# Do you still need a license or permit when using fulfillment websites?



## primkimichi (Jun 27, 2008)

When using fulfillment sites, or even ebay or etsy, do you still have to get a license or something? like a seller's permit or resale number?


----------



## Rodney (Nov 3, 2004)

It depends on the venue. Check with each place and see how the money is collected and how the sales work.

With cafepress, spreadshirt, printfection, you don't need a seller's permit to sell via those sites. That's because those sites are actually the merchant that is selling to the customer. They are collecting sales tax on the end sale and reporting it to the state that they live in. You are just getting "commissions" from those sales.

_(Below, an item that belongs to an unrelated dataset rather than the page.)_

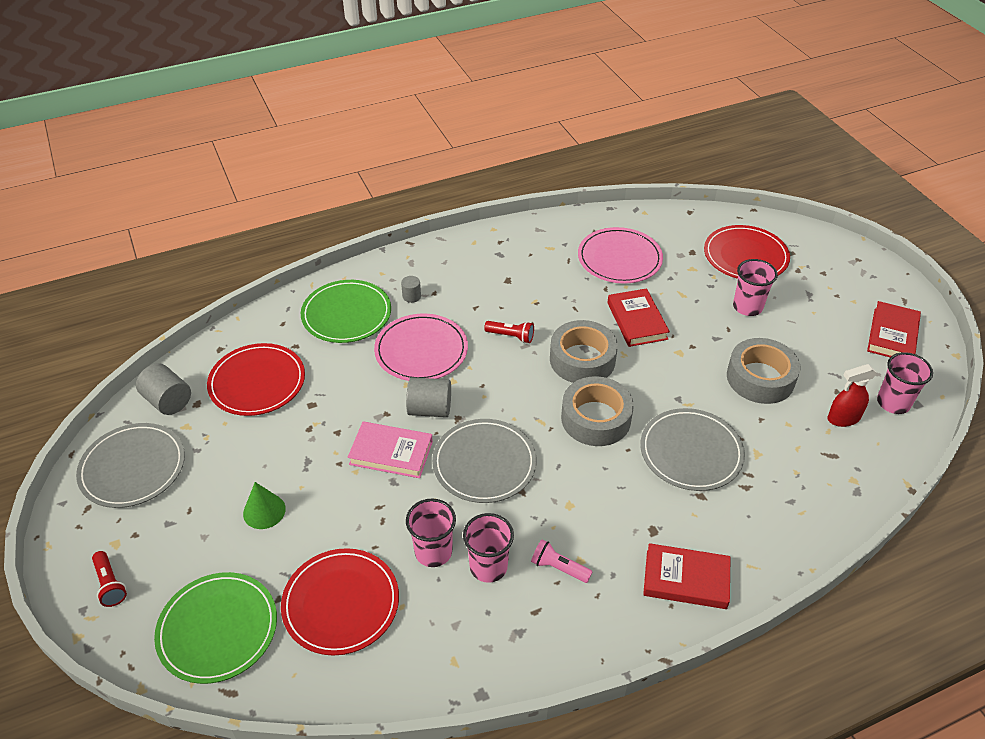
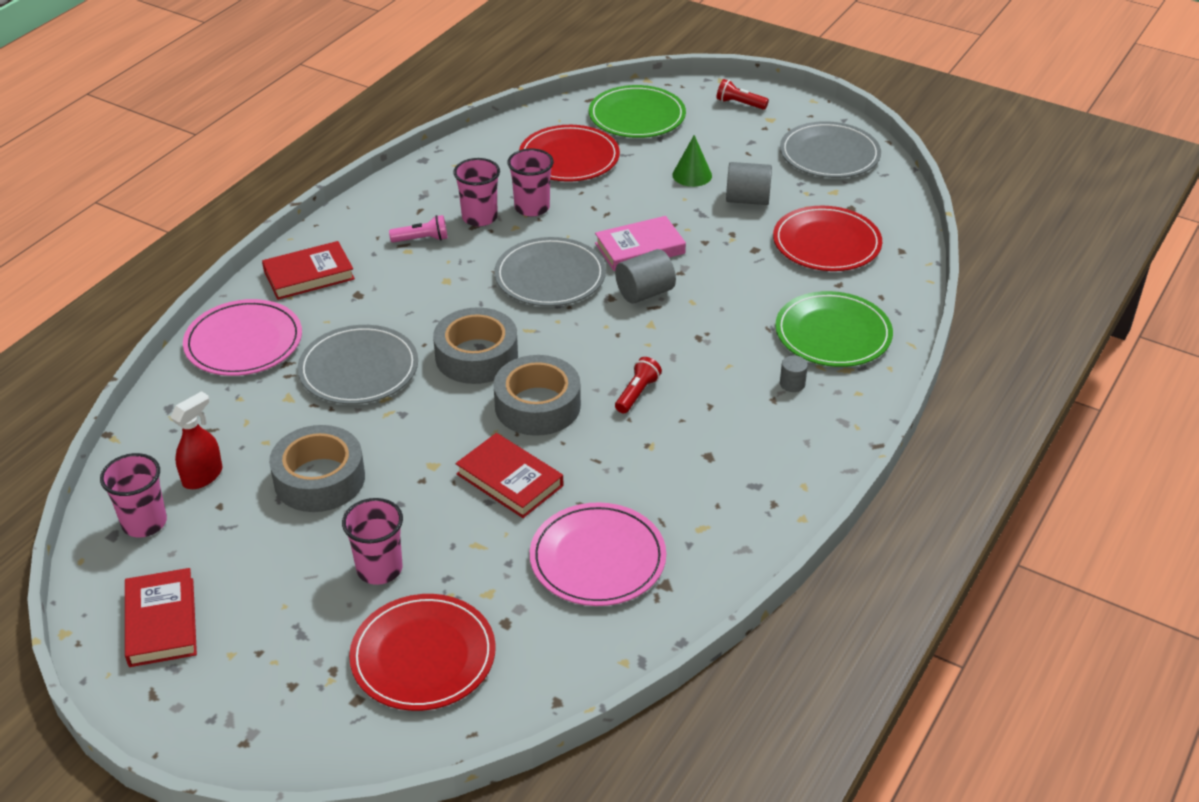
camera: 145 degrees right, 5 degrees down
(168, 401) = (877, 199): grey cylinder -> grey cylinder (747, 199)
(421, 350) = (714, 336): pink plate -> pink plate (244, 342)
(511, 336) = (637, 393): red flashlight -> red flashlight turned 135 degrees clockwise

Via etsy, I don't think you need one either, but it depends on if the customer is paying you directly and the laws of your particular state.

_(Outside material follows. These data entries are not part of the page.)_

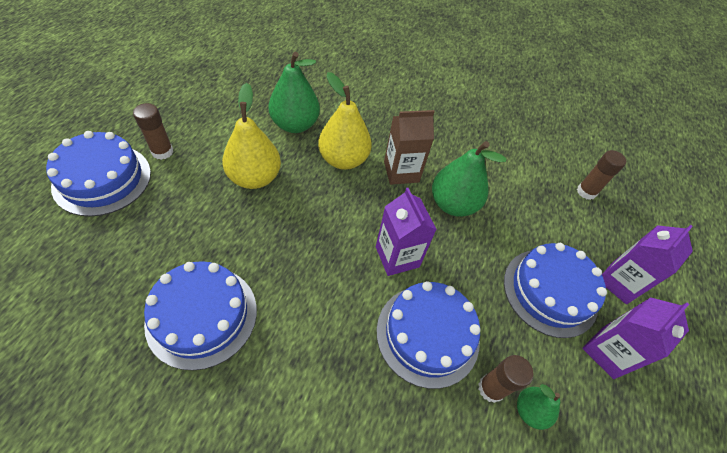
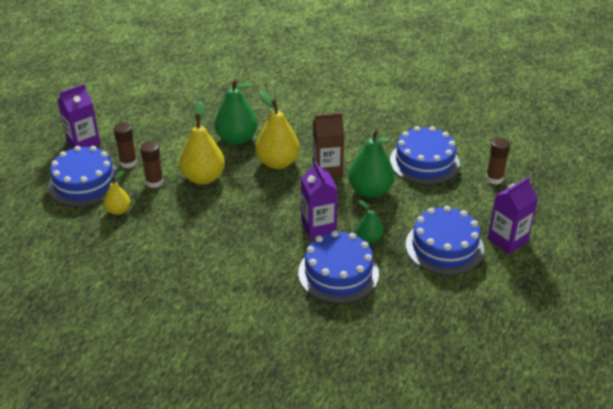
camera: 10 degrees right, 15 degrees down
(142, 225) = (118, 211): none -> yellow pear
(202, 315) = (167, 263): blue cake -> blue cake (424, 162)
(491, 388) = (384, 303): brown glue stick -> brown glue stick (154, 182)
(530, 410) = (412, 315): green pear -> green pear (369, 239)
(607, 352) = (484, 283): purple carton -> purple carton (83, 143)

With PrintMojo, you don't need one if you don't live in California (where PrintMojo is). Since with PrintMojo, you are actually purchasing custom printed merchandise wholesale, if you are in CA, in order to avoid sales tax on your inventory purchases, you would need a CA seller's permit. If you are outside CA, then you wouldn't need a seller's permit.

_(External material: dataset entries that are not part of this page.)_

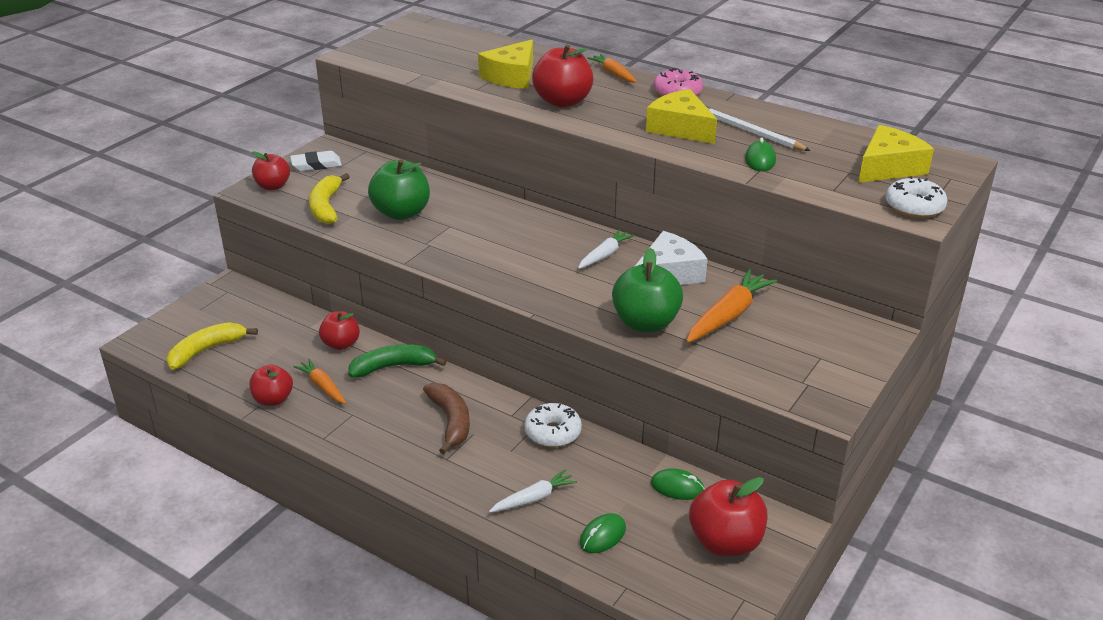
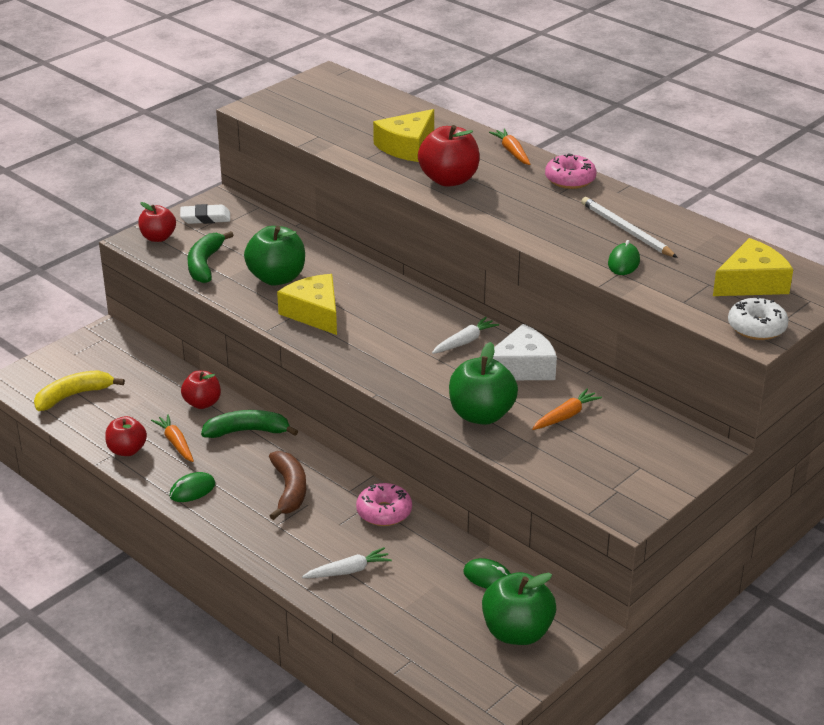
camera: 10 degrees right, 0 degrees up
(326, 207) = (205, 264): yellow banana -> green banana
(553, 432) = (384, 512): white donut -> pink donut
(602, 536) = (403, 612): green mouse -> green mouse (192, 490)
(680, 128) = (557, 220): yellow cheese -> yellow cheese (314, 313)
(725, 542) = (517, 632): red apple -> green apple
(728, 315) = (566, 416): orange carrot -> orange carrot, size x0.62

If you're selling via eBay, it might vary based on your state's laws. For example, if you are collecting sales taxes on your ebay sales, then you need to have a CA seller's permit from the state board of equalization.

If you're doing it as a hobby, you *may* not need one. But most people here are selling as a t-shirt business, so if you are in CA, you would need to be reporting your sales to the state. Many other states are similar.

So I guess the answer is: "it depends"


----------